Sekarang, mari kita berfikir. Mari kita analisis bersama, apa yang menyebabkan kita yakin bahwa tidak ada kata ‘tidak sempurna’. Mulai pahami diri kita sendiri. Apa pemikiran yang telah kita kunci selama ini terhadap diri kita. Renungkan kembali, mengapa kita sering gagal dan akhirnya menjebloskan diri ke jurang ‘ketidaksempurnaan’. Apakah kita telah berjuang cukup keras untuk melakukan sesuatu. Seberapa cepat kita menyerah. Jika kita bandingkan dengan manusia-manusia yang kita kenal sempurna, apakah kita telah sama berusaha seperti mereka.
Tuhan juga mendukung ayat diatas dengan ayat lainnya bahwa Tuhan tidak akan merubah nasib seseorang sampai dia sendiri yang mau merubahnya. Ada kesempatan untuk menjadi sempurna, seperti yang kita inginkan. Entah itu baik atau buruk. Kemudian, Tuhan tidak akan memberikan cobaan diluar batas kemampuan umatnya.
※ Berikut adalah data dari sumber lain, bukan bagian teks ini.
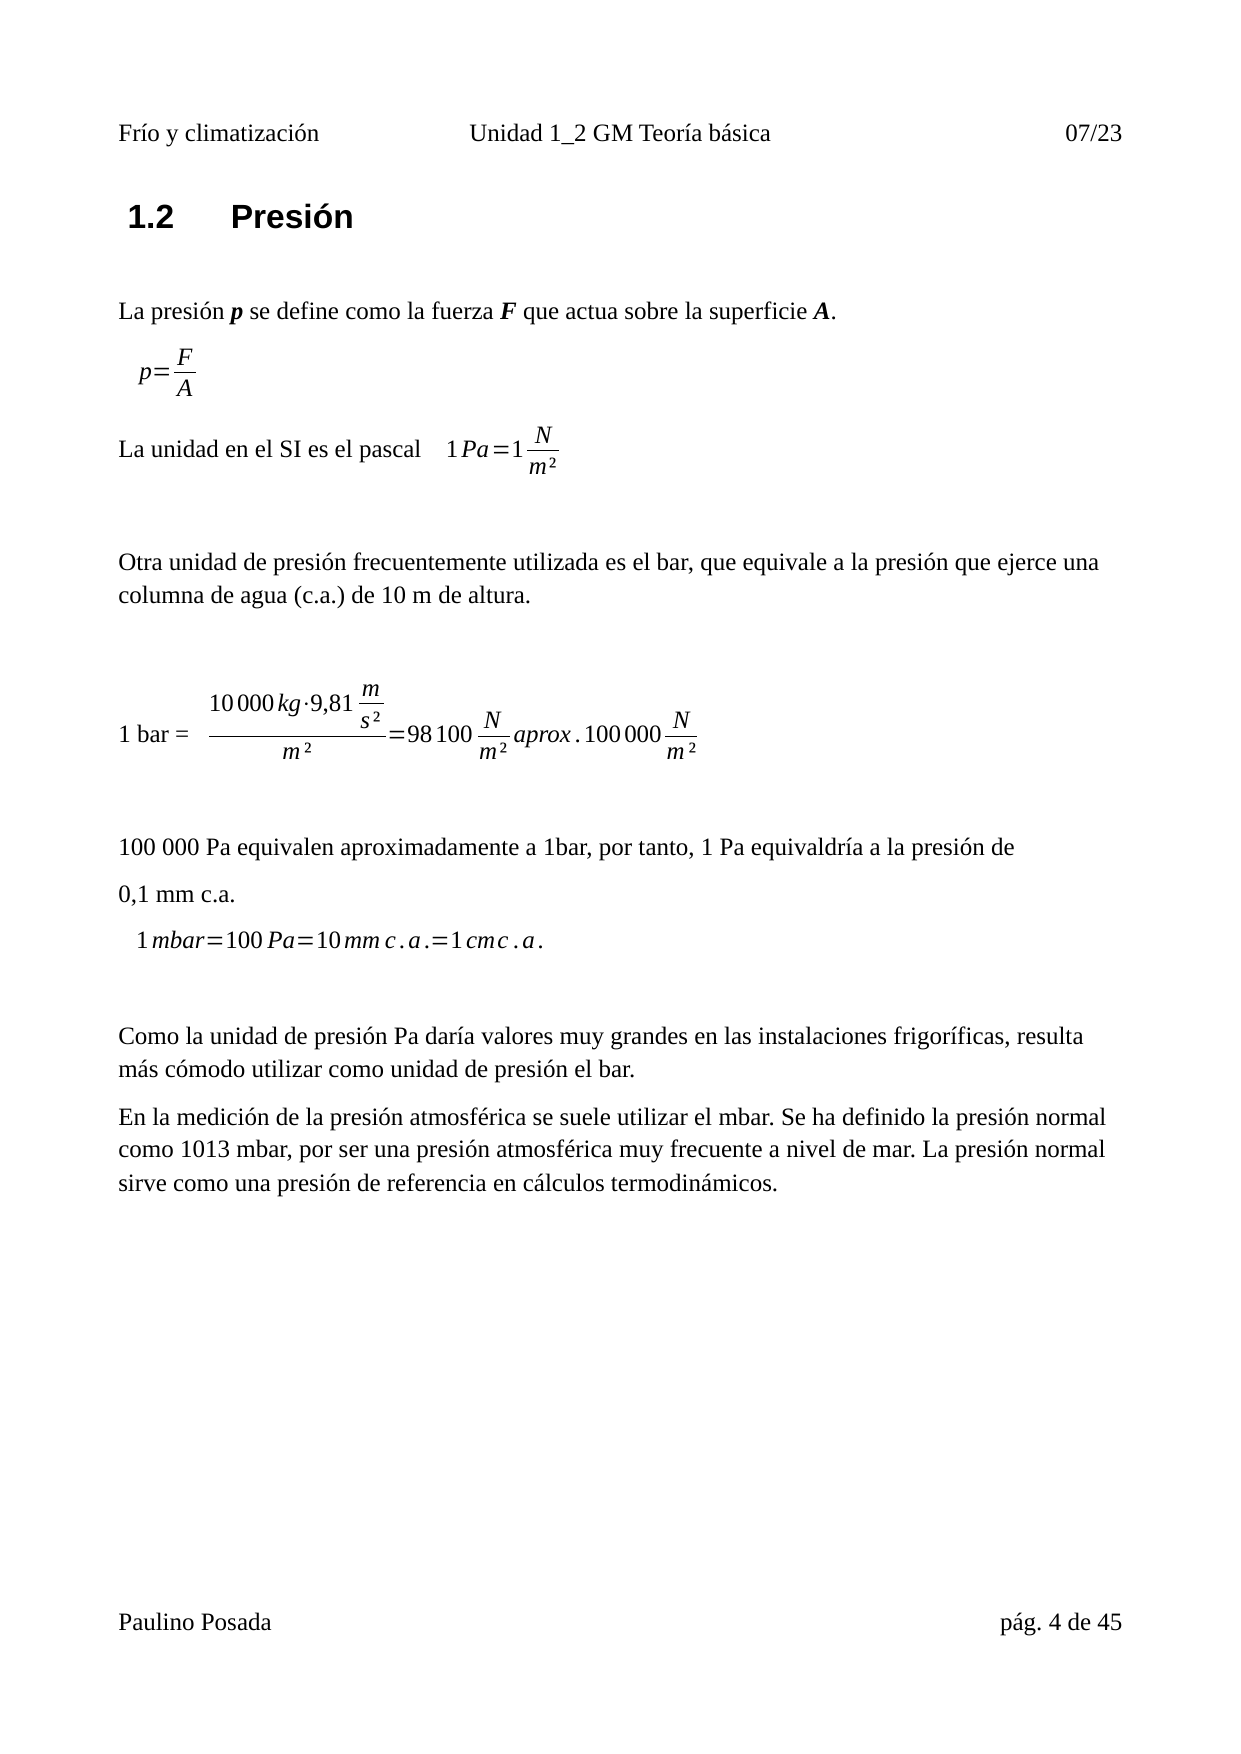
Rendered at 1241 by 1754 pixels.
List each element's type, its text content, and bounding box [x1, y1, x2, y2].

text La presión p se define como la fuerza F que actua sobre la superficie A. [118, 296, 1122, 325]
text 1 bar = [118, 675, 1122, 765]
text Otra unidad de presión frecuentemente utilizada es el bar, que equivale a la presión que ejerce una columna de agua (c.a.) de 10 m de altura. [118, 547, 1122, 608]
text 0,1 mm c.a. [118, 879, 1122, 908]
text La unidad en el SI es el pascal [118, 421, 1122, 480]
subtitle Presión [118, 197, 1122, 236]
text Como la unidad de presión Pa daría valores muy grandes en las instalaciones frigoríficas, resulta más cómodo utilizar como unidad de presión el bar. [118, 1021, 1122, 1083]
text 100 000 Pa equivalen aproximadamente a 1bar, por tanto, 1 Pa equivaldría a la presión de [118, 832, 1122, 860]
text En la medición de la presión atmosférica se suele utilizar el mbar. Se ha definido la presión normal como 1013 mbar, por ser una presión atmosférica muy frecuente a nivel de mar. La presión normal sirve como una presión de referencia en cálculos termodinámicos. [118, 1102, 1122, 1196]
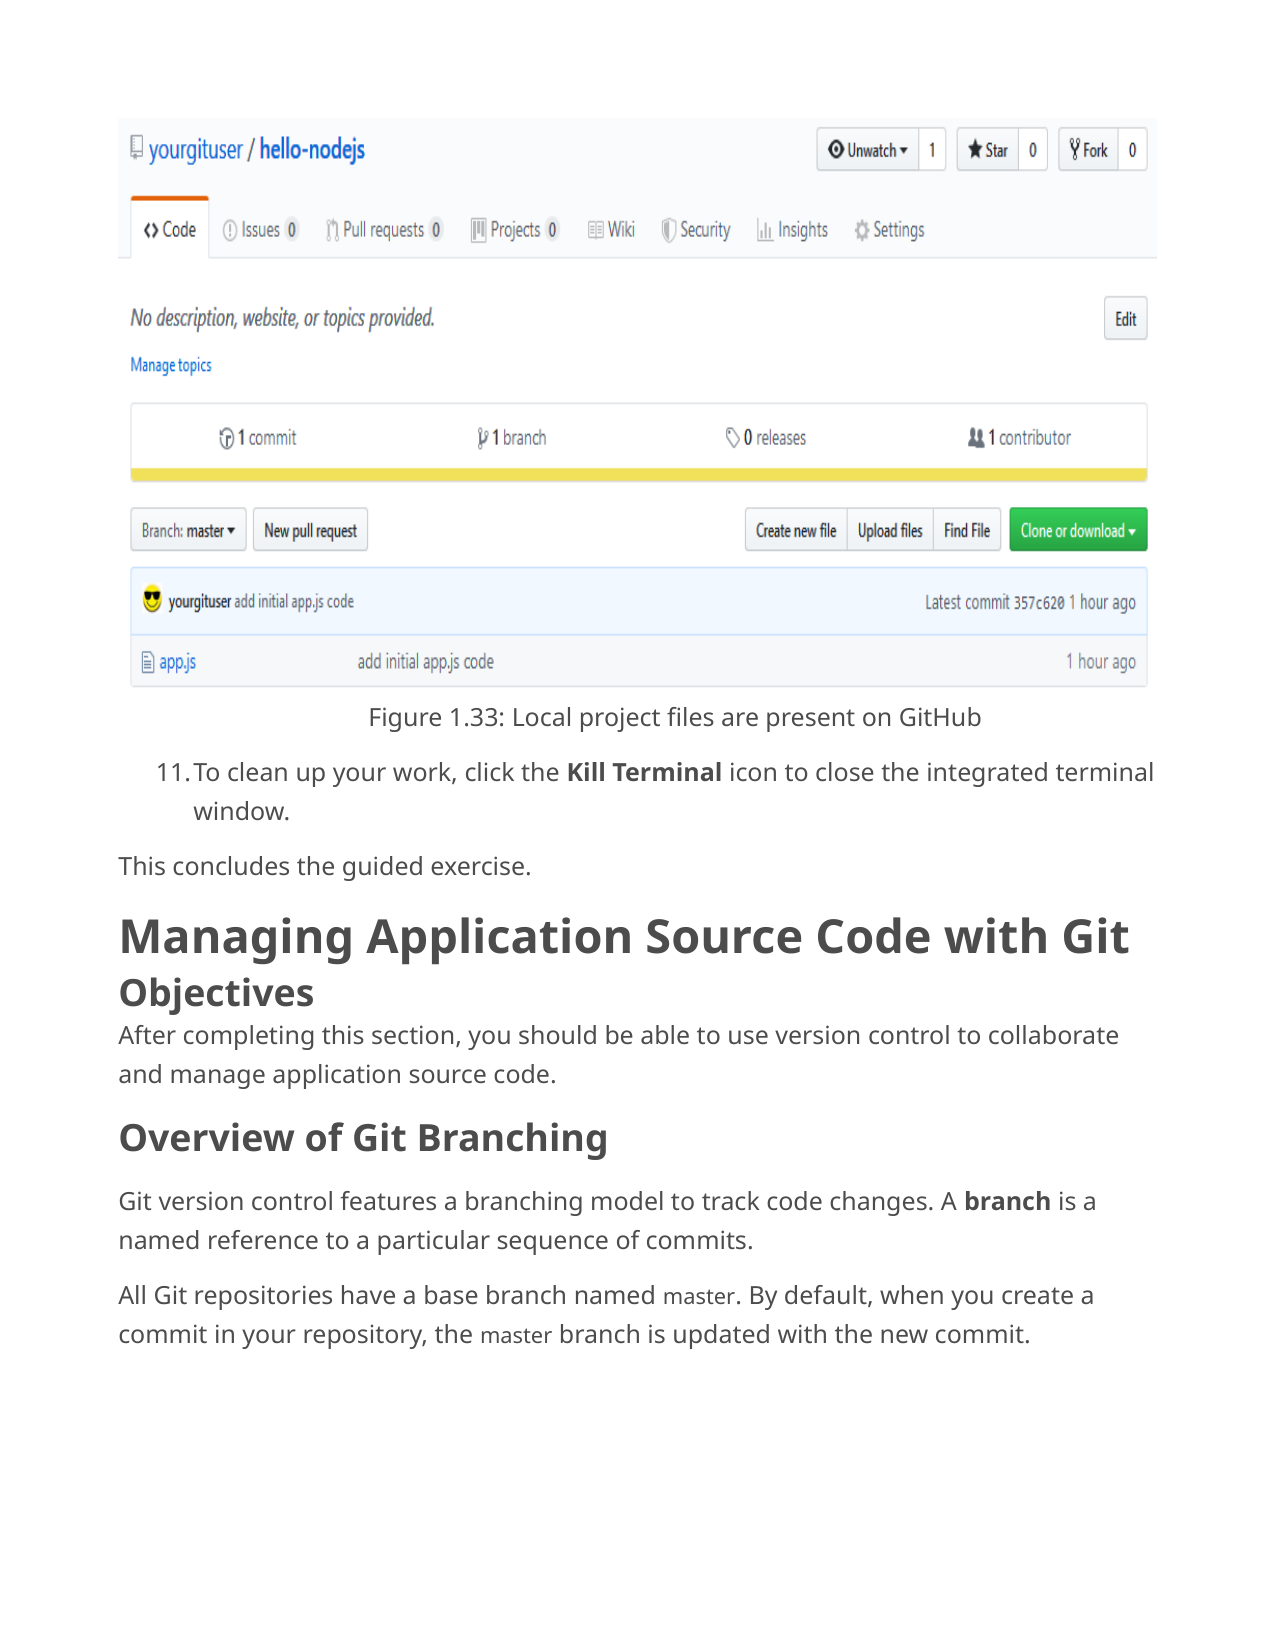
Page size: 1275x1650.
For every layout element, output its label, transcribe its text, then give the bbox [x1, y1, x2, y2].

text This concludes the guided exercise. [118, 848, 1157, 882]
list To clean up your work, click the Kill Terminal icon to close the integrated terminal window. [156, 754, 1157, 827]
list Figure 1.33: Local project files are present on GitHub [156, 700, 1157, 733]
text After completing this section, you should be able to use version control to collaborate and manage application source code. [118, 1018, 1157, 1091]
subtitle Managing Application Source Code with Git [118, 903, 1157, 967]
subtitle Objectives [118, 967, 1157, 1018]
picture [118, 118, 1157, 700]
text All Git repositories have a base branch named master. By default, when you create a commit in your repository, the master branch is updated with the new commit. [118, 1277, 1157, 1351]
text Git version control features a branching model to track code changes. A branch is a named reference to a particular sequence of commits. [118, 1183, 1157, 1257]
subtitle Overview of Git Branching [118, 1112, 1157, 1163]
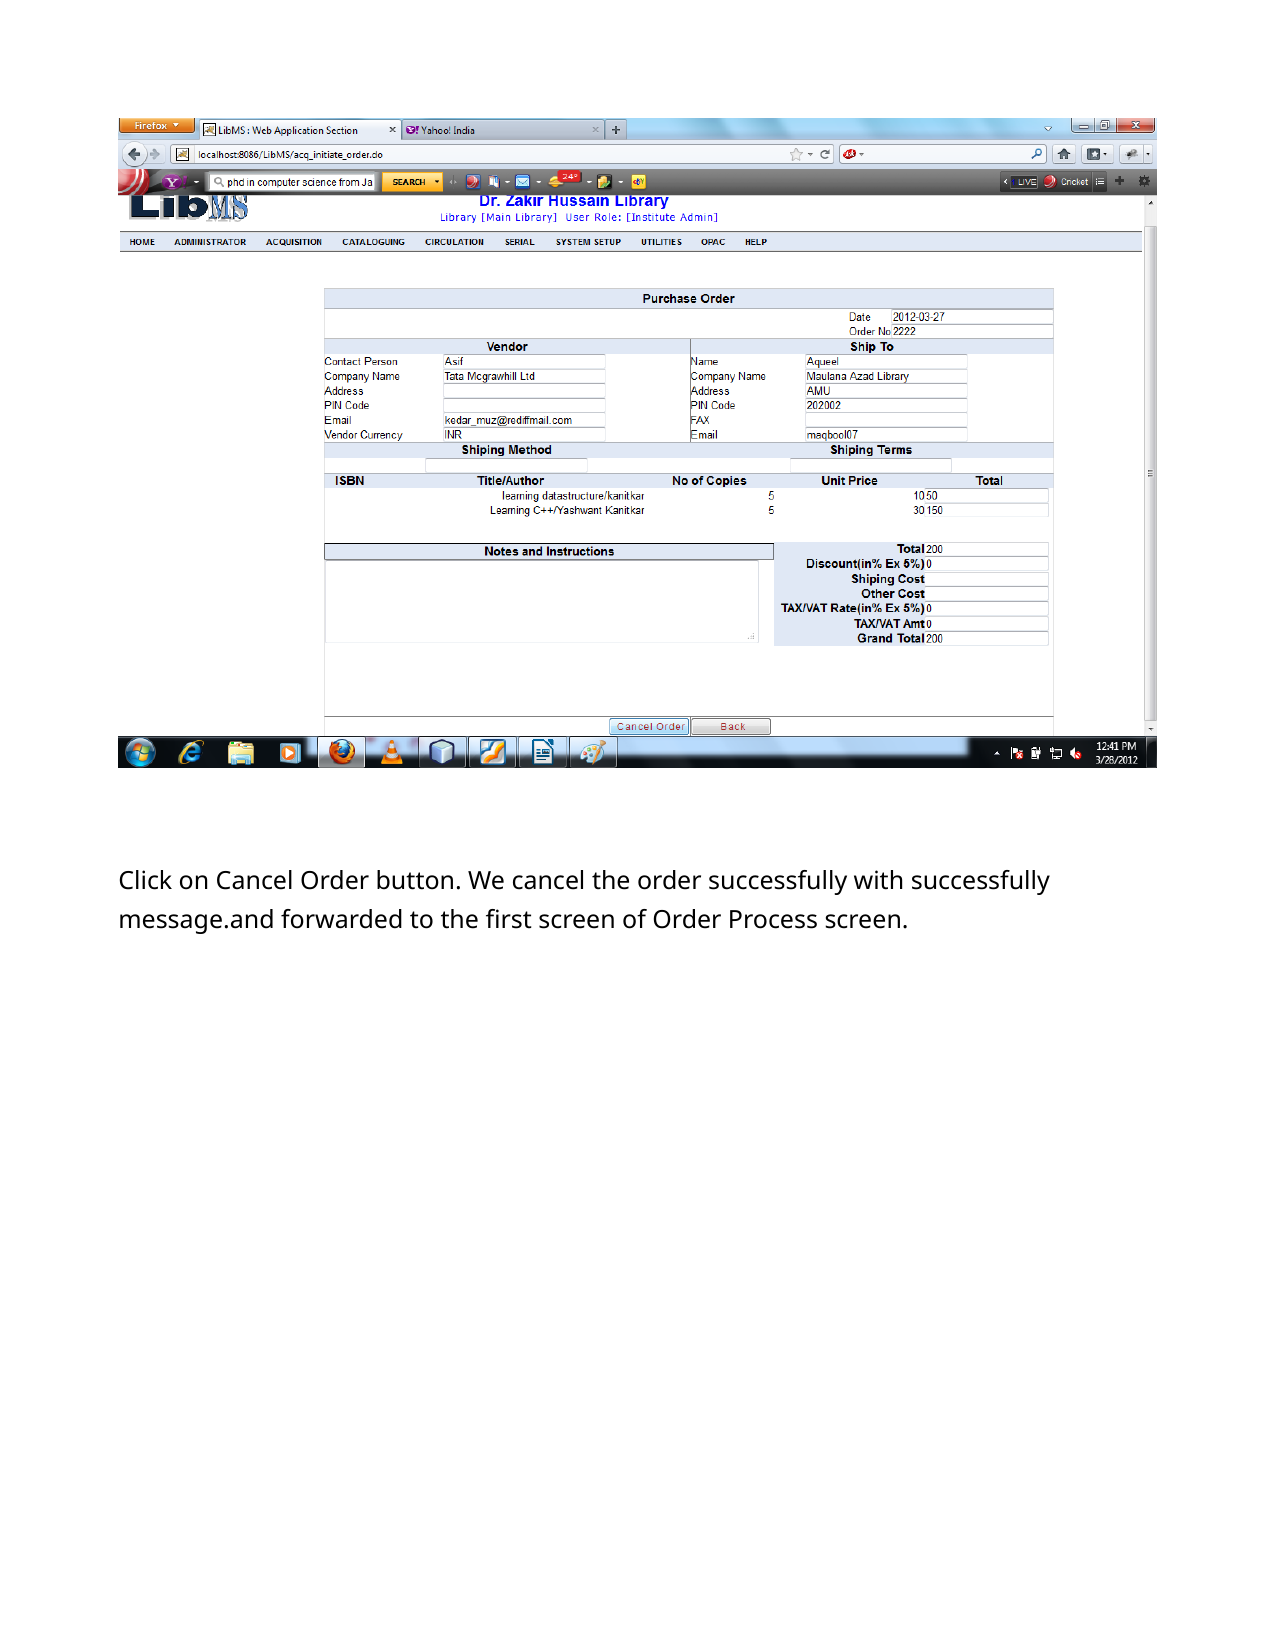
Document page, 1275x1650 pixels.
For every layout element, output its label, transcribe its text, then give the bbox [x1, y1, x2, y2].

picture [118, 118, 1157, 768]
text Click on Cancel Order button. We cancel the order successfully with successfully message.and forwarded to the first screen of Order Process screen. [118, 862, 1157, 936]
Semua kegagalan yang kita dapatkan telah diperhitungkan dengan tepat oleh Tuhan bahwa kita mampu menghadapinya. Beberapa ayat diatas jika kita amati sekali lagi, nyata benar Tuhan mengatakan bahwa manusia itu sempurna. Tinggal bagaimana kita mencapai kesempurnaan itu. Apakah kita mau atau tidak.